▸ Activity:
In the material below, find all lines with the string "elbow" and copy them.

(Beginning of Data extracts)

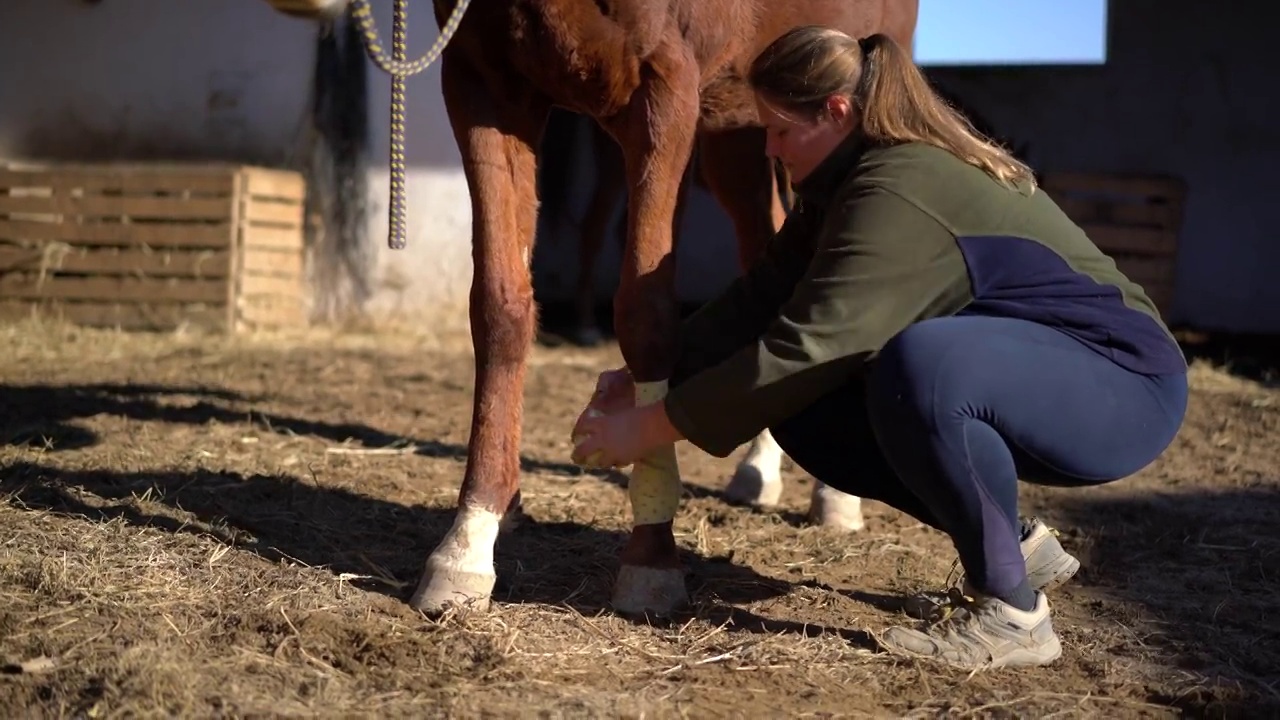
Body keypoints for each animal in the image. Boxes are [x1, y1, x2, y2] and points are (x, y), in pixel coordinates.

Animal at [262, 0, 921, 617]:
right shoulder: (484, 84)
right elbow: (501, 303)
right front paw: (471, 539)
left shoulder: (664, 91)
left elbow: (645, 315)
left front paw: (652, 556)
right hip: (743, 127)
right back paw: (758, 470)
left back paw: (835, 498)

(End of Data extracts)
(Beginning of Data extracts)

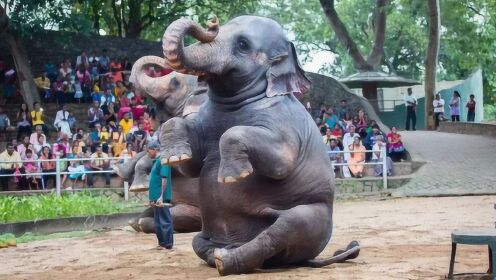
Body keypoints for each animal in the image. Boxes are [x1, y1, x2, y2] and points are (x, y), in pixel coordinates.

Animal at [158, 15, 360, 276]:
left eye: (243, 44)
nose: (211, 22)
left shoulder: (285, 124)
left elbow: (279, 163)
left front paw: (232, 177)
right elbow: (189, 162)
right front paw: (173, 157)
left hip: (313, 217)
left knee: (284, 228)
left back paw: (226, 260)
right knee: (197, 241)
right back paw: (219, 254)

(End of Data extracts)
(Beginning of Data extracts)

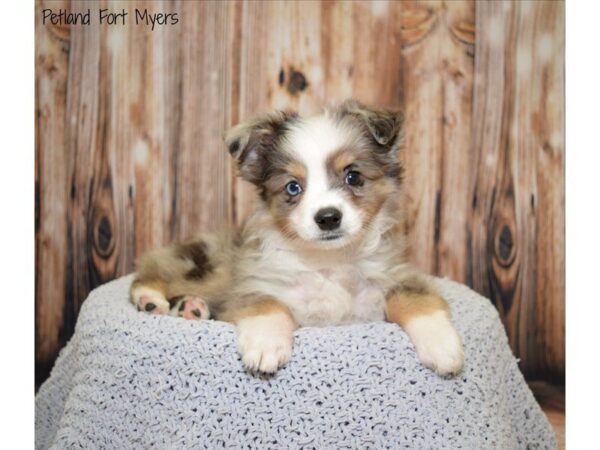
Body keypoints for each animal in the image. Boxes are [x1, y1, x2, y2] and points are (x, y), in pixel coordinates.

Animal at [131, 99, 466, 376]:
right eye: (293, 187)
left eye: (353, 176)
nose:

(End of Data extracts)

▸ Response area:
right elbow: (501, 303)
left elbow: (645, 315)
left elbow: (279, 163)
right elbow: (189, 162)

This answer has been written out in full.